## Activity list:
1. Translate into German the following sentence from the forum thread on Irish bank deposits: "From around 2010, a lot of the bailed-out Irish banks were offering good 5-year fixed rates to bring in business."
2. Write out the passage of the forum thread on Irish bank deposits from "Irish bank balance" to "(12 Jul 2013)", reproducing it verbatim.

## Extracted text:

- Opening Delimiter -

# Will there be a run on Irish banks from 2015?



## Dave Vanian (14 Jun 2013)

From around 2010, a lot of the bailed-out Irish banks were offering good 5-year fixed rates to bring in business.  I know that take-up was pretty good.  In particular, millions of pension money was moved to fixed-rate deposits held within pension products. 

Now that rates are far lower so when all these fixed-rate deposits start maturing, my guess is that the monies will be withdrawn and either moved to a different bank, or on the pension side, switched into alternative pension funds.

Just wondering what the impact might be on the Irish banks if they lose millions in deposits over a period of a couple of years?


----------



## Gerry Canning (14 Jun 2013)

Dave Vanian said:


> From around 2010, a lot of the bailed-out Irish banks were offering good 5-year fixed rates to bring in business. I know that take-up was pretty good. In particular, millions of pension money was moved to fixed-rate deposits held within pension products.
> 
> Now that rates are far lower so when all these fixed-rate deposits start maturing, my guess is that the monies will be withdrawn and either moved to a different bank, or on the pension side, switched into alternative pension funds.
> 
> Just wondering what the impact might be on the Irish banks if they lose millions in deposits over a period of a couple of years?


 ..................................................................................
By 2015 ourselves and EU will have concocted a muddlled response to Bank Ratios and Deposits. These good fixed rates have been a double edged sword for the Banks . I do not see them being missed b the Banks and as I say we will muddle up a response because we have the time .


----------



## Lightning (14 Jun 2013)

Nothing to worry about here. 

Irish bank balance sheets [broken link removed] from a deposit / liquidity perspective. They will be able to handle some 5 year money moving out of the banks, which I think will be relatively small scale.


----------



## Monksfield (12 Jul 2013)

It is entirely logical for large deposits to flow towards banks with strong sovereigns at their backs. Unless whatever bank resolution regime is agreed expressly prohibits countries from compensating depositors (obviously over and above what the deposit guarantee scheme offers - €100k) it will be completely rational to move large deposits to countries in better financial condition.

Banks in such countries offer lower rates but it will be worth sacrificing a small part of what is a pretty measly return anyway for the additional comfort in relation to capital.


----------

- Closing Delimiter -

## Given information:

- Opening Delimiter -

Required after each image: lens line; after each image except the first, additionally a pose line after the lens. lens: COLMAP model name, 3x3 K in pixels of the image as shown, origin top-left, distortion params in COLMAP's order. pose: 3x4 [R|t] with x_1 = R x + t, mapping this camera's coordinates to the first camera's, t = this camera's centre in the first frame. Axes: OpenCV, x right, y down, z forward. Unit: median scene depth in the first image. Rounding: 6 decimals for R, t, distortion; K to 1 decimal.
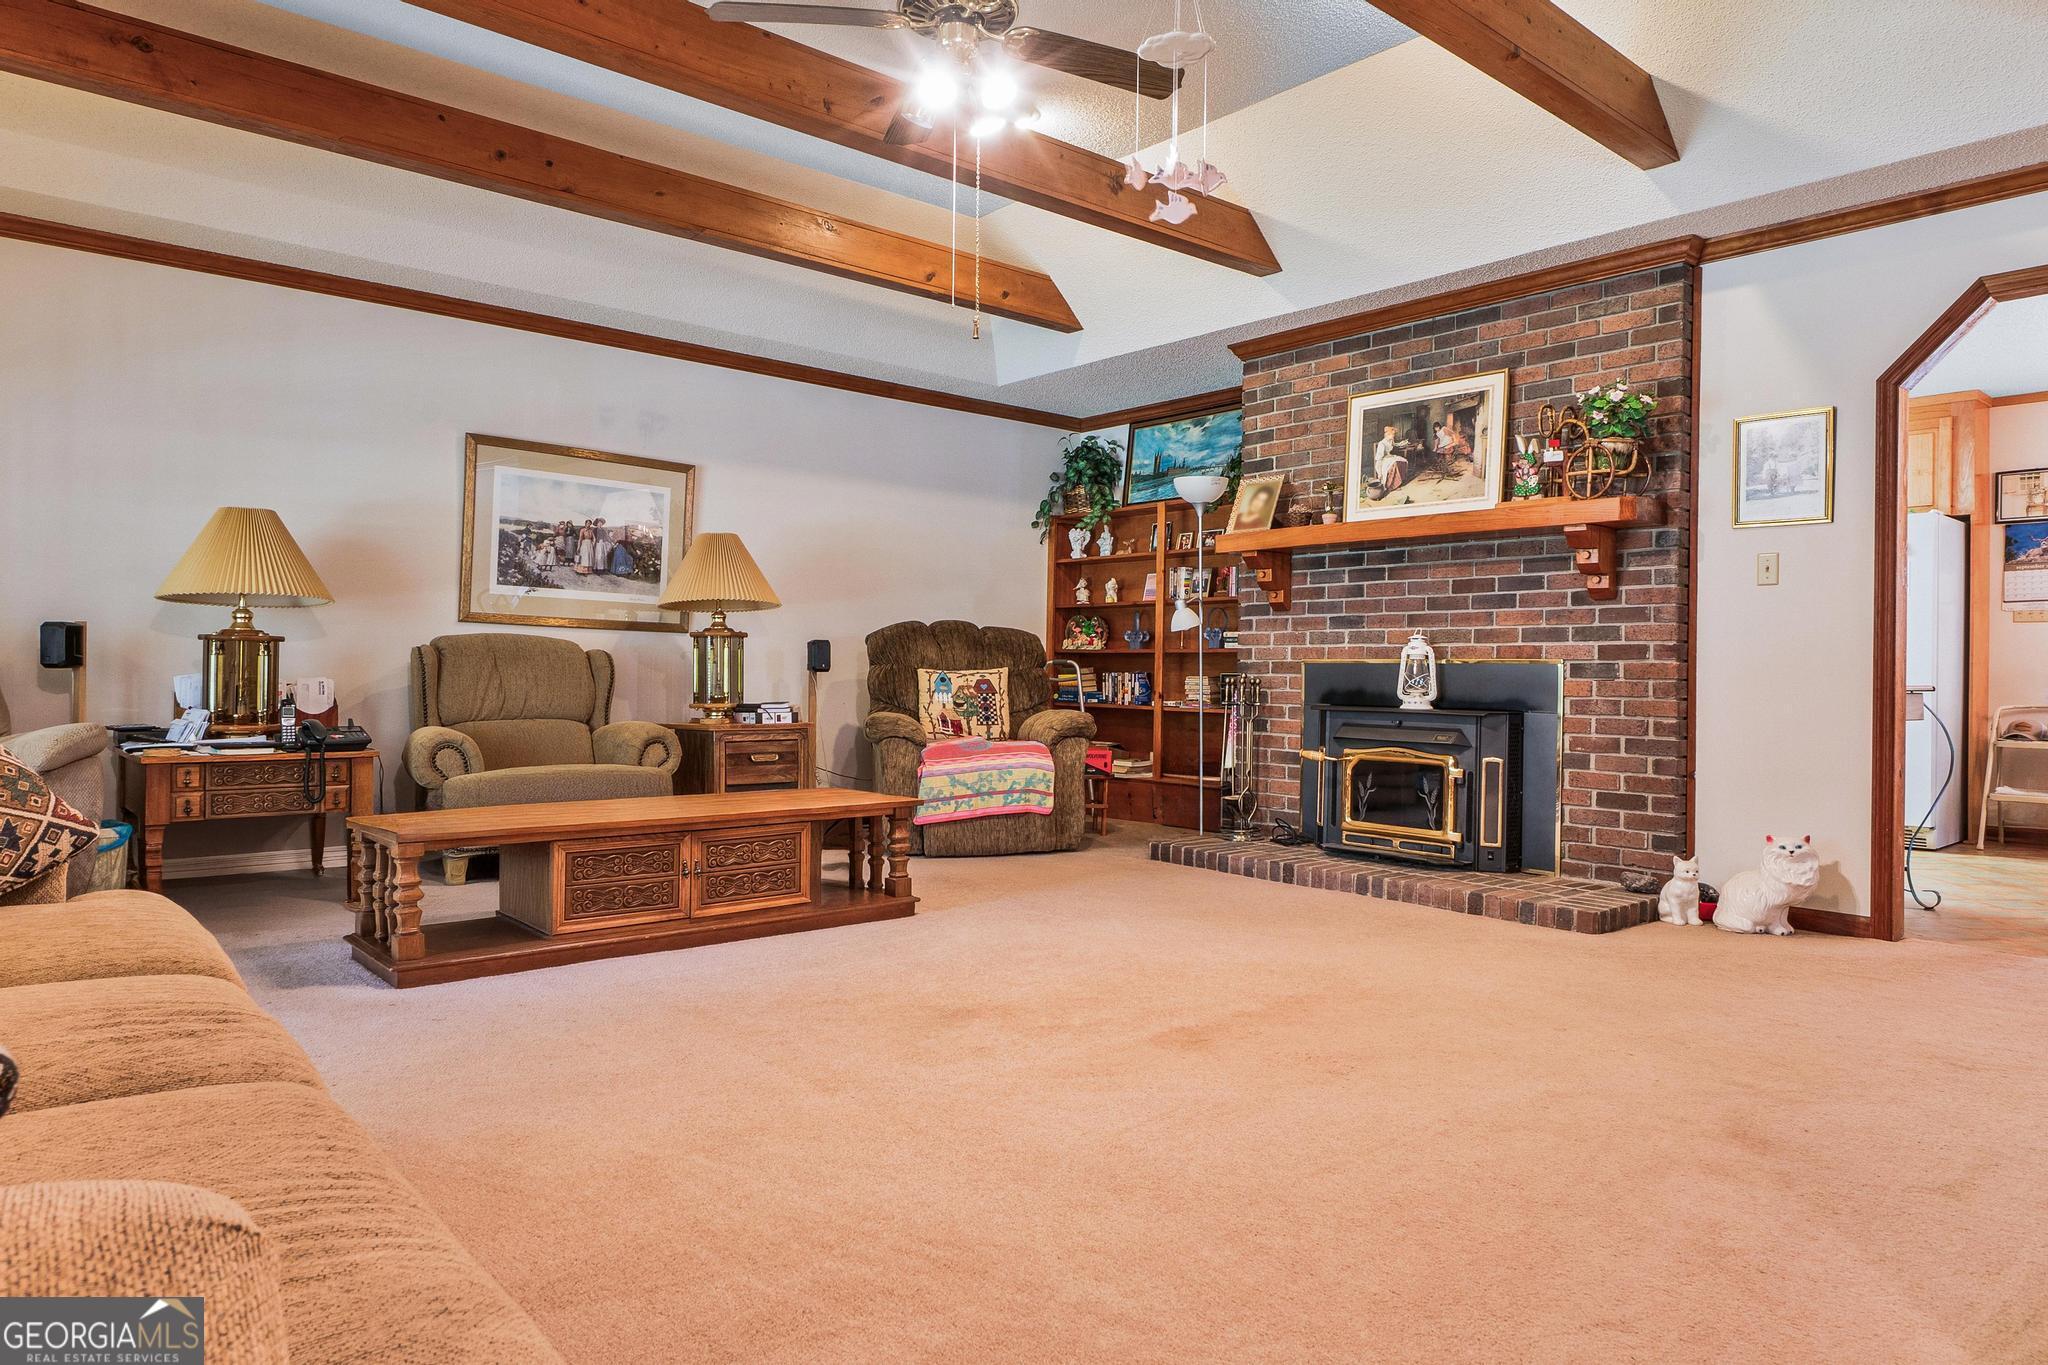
lens RADIAL K [[1349.8, 0, 1016.8], [0, 1349.8, 679.5], [0, 0, 1]] dist [0.011595, -0.002608]
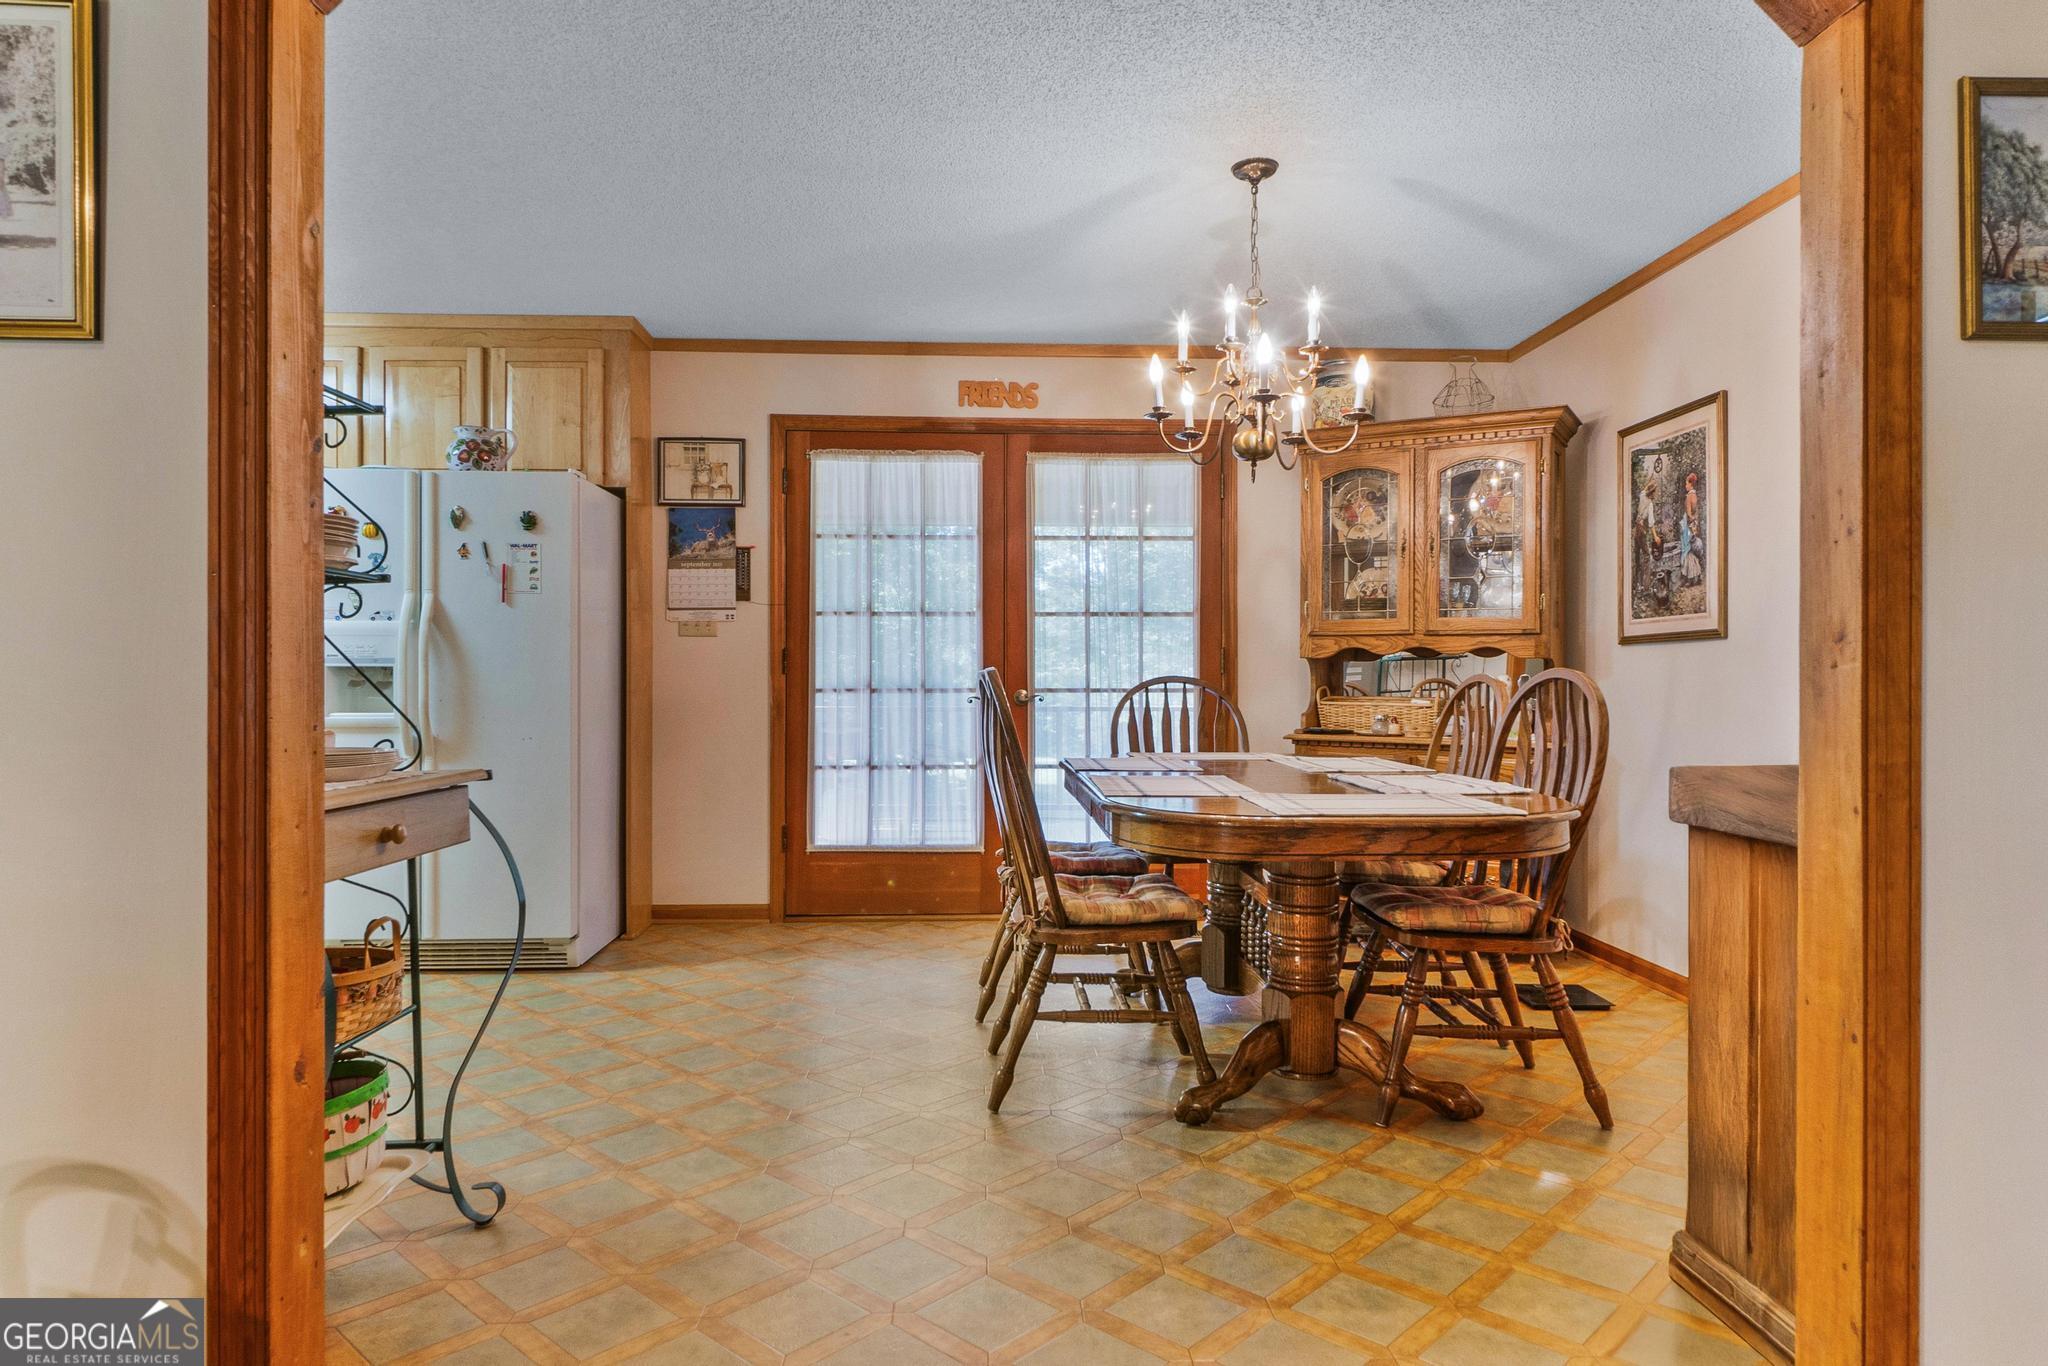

- Closing Delimiter -

## Per-task outputs:
1. Ab etwa 2010 boten viele der geretteten irischen Banken gute fünfjährige Festzinssätze an, um Geschäft zu gewinnen.

2.
Irish bank balance sheets [broken link removed] from a deposit / liquidity perspective. They will be able to handle some 5 year money moving out of the banks, which I think will be relatively small scale.


----------



## Monksfield (12 Jul 2013)